In doing so, I take away all the guesswork and I find just the right file format for the job. On a basic level for example, I'll go ahead and I'll use my Slice Select tool to click on this one slice right here. Notice over here it says this is my original. Now I'll go ahead and I'll click on this window and I'll specify that this one should be set to JPEG. I'll come down over here. Click on this one right here, I'll set this one to GIF, but I will reduce the number of colors to around 16 Colors. Finally, I'll come down to this option right over here. And I'll choose the Wireless Bitmap option. Notice that the Save for Web dialog box not only lets me see all these pieces of artwork at once and compare their visual appearance, but I could also see the file sizes that it creates as well.

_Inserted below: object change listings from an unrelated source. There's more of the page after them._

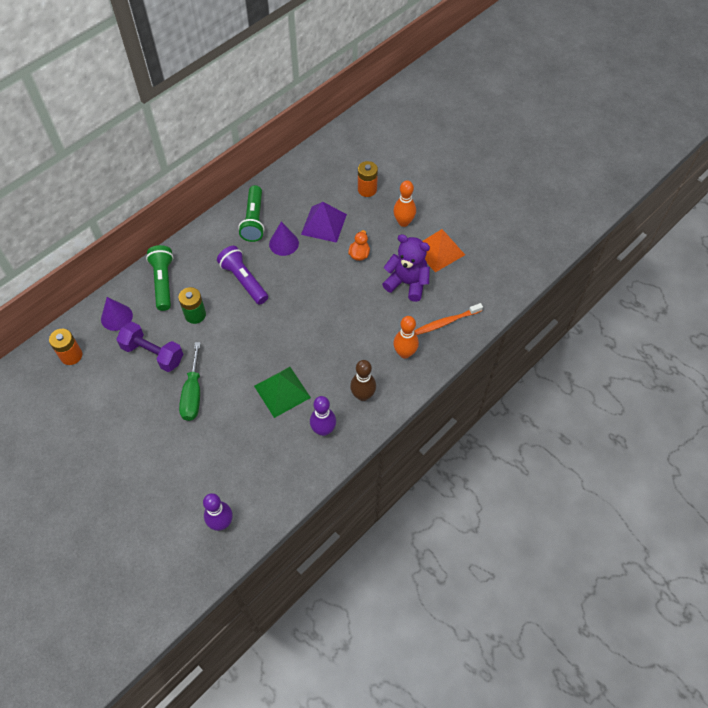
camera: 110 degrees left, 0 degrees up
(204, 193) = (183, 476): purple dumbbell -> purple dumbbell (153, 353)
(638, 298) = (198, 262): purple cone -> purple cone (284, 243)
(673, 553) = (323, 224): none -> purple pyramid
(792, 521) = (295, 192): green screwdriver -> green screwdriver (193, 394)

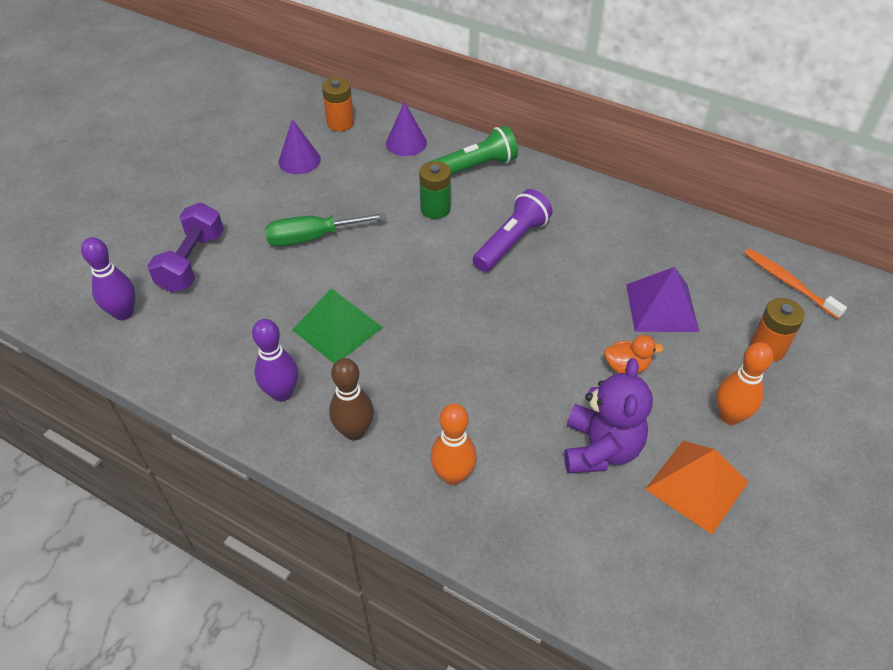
camera: 75 degrees right, 10 degrees down
(153, 353) = (363, 186): purple dumbbell -> purple dumbbell (192, 262)
(254, 220) = (622, 227): green flashlight -> none
(284, 243) = (598, 269): purple cone -> purple cone (299, 160)
(446, 322) = (542, 531): orange toothbrush -> orange toothbrush (789, 283)

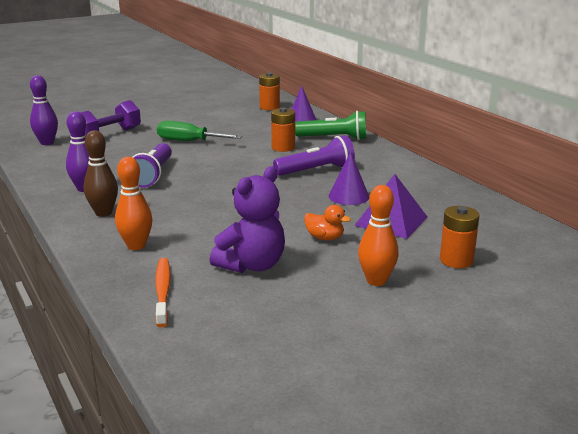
camera: 30 degrees right, 25 degrees down
(299, 160) = (224, 115): purple cone -> purple cone (348, 196)
(337, 328) = (153, 175): green pyramid -> purple flashlight
(435, 209) = (283, 147): green battery -> orange battery
(697, 485) = (302, 302): orange pyramid -> none
(789, 283) = (520, 237): orange toothbrush -> orange toothbrush (162, 291)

This JPEG file is 9.5K in size. This GIF file is almost half of that size, at 4.5K, and the Wireless Bitmap format is even smaller. Taking your original artwork and then specifying a certain file format and adjusting its settings is a process that we refer to as optimizing web graphics. And here the name of the game is trying to find the best possible quality for your image from a visual perspective, and at the same time making the smallest file size. In this way, the artwork that you create will download fast, no matter where a person is trying to access it. It's also important to pay attention not just to individual graphics but in the case like here where you have several slices, even though this one image might be just 9K in the JPEG version, you still have to total up all the slices to see how long it would take to download that entire page.
So for a web designer, the Save for Web & Devices dialog box is really your best friend. It not only offers a quick way to export your graphics in the file formats that you require, it also helps you make those tough decisions to find out how to optimize your graphics in the best way.